You can configure default values on a SharePoint library (root folder) or library folder fields. For example, if you configure default values in a folder, documents added to that folder will automatically inherit those field values. This functionality is great when you have a project that heavily relies on metadata. Especially if metadata should be inherited through multiple levels of information.
Setting default field values via the SharePoint interface
You can configure default values via the List Settings page under “Column default value settings” as per the following image
In the following example, I have configured my test list fields with default values.
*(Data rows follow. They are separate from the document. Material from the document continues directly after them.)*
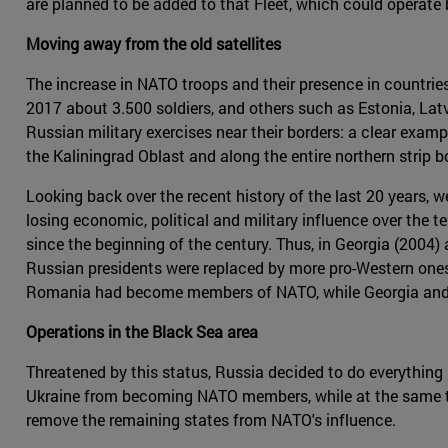
are planned to be added to that Fleet, which could operate 
Moving away from the old satellites
The increase in NATO troops and their presence in countries
2017 about 3.500 soldiers, and others such as Estonia, Lat
Russian military exercises near their borders: a clear exampl
the Kaliningrad Oblast and along the entire northern strip 
Looking back over the recent history of the last 20 years,
losing economic, political and military influence over the te
since the beginning of the century. Thus, in Georgia (2004)
Russian presidents were replaced by more pro-Western ones.
Romania had become members of NATO, while Georgia and U
Operations in the Black Sea area
Threatened by this status, Russia decided to do everything
Ukraine from becoming NATO members, while at the same t
remove the remaining states from NATO's influence.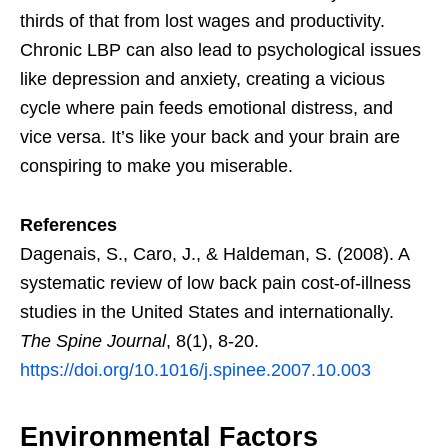
thirds of that from lost wages and productivity.
Chronic LBP can also lead to psychological issues
like depression and anxiety, creating a vicious
cycle where pain feeds emotional distress, and
vice versa. It’s like your back and your brain are
conspiring to make you miserable.
References
Dagenais, S., Caro, J., & Haldeman, S. (2008). A
systematic review of low back pain cost-of-illness
studies in the United States and internationally.
The Spine Journal
, 8(1), 8-20.
https://doi.org/10.1016/j.spinee.2007.10.003
Environmental Factors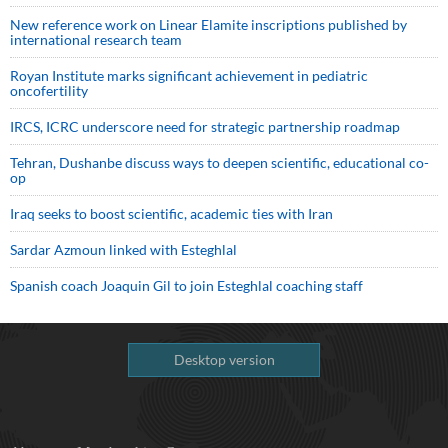
New reference work on Linear Elamite inscriptions published by
international research team
Royan Institute marks significant achievement in pediatric
oncofertility
IRCS, ICRC underscore need for strategic partnership roadmap
Tehran, Dushanbe discuss ways to deepen scientific, educational co-
op
Iraq seeks to boost scientific, academic ties with Iran
Sardar Azmoun linked with Esteghlal
Spanish coach Joaquin Gil to join Esteghlal coaching staff
Desktop version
The “Active document” field has a default value of “Yes” at the list level.
I then set a default value on the field to “No” for “Folder 1” within the library. Folders configured with custom default values are displayed with a green icon on the settings page.
While this option to manually set the values is easy for an end user, it is not practical for complex scenarios where some automation may be required.
Setting default field values using PnP PowerShell
PnP PowerShell is always my go-to option when I need to set configurations in some automated way. With a super simple Set-PnPDefaultColumnValues command, you can set the default values of any folder (including the root folder). It also makes it very easy to work with complex fields, like managed metadata or user fields.
Just as an example, the following command (from the documentation) is to set a managed metadata field
Set-PnPDefaultColumnValues -List Documents -Field TaxKeyword -Value "Company|Locations|Stockholm"
Default fields configuration
While working on a client project, I faced an unexpected issue with default field values. Suddenly, the PnP PowerShell command to set the default values started throwing errors. The same piece of code that was working for some days to set multiple fields with default values. It was now returning a message stating that field XXXXXX was no longer available in the list.
I deleted a test field on the list and commented the line of the script where I was setting that field. I could see no reason for a script error relating to that field as the line was commented out.
Checking the default fields configuration in the list settings page also didn’t provide any useful information. Everything seemed to be working fine there.
I then decided to find the place where the configuration is stored. It was likely the cause of my issues.
After some search, I was quite surprised with what I found! The default field value configurations are stored as a client_LocationBasedDefaults.html file. Within the Forms folder of the document library where they are configured.
Why you may need to know this?
Back to using the sample list from the previous steps above, this can be easily checked using SharePoint Designer. And for the custom test field that I have previously set, we can see that the HTML file contains a reference for it.
In my case, the issues were down to the field that was removed from the list and had default values configured against some folders in the library. Deleting the field did not remove its reference from the client_LocationBasedDefaults.html file, and the PowerShell command was then failing when trying to set values on other fields for that folder. Deleting and recreating the folder also didn’t resolve the problem, so at the end it was just down to editing the HTML file and remove the references to the field previously deleted from the list. And “voila”, the PowerShell command was working again.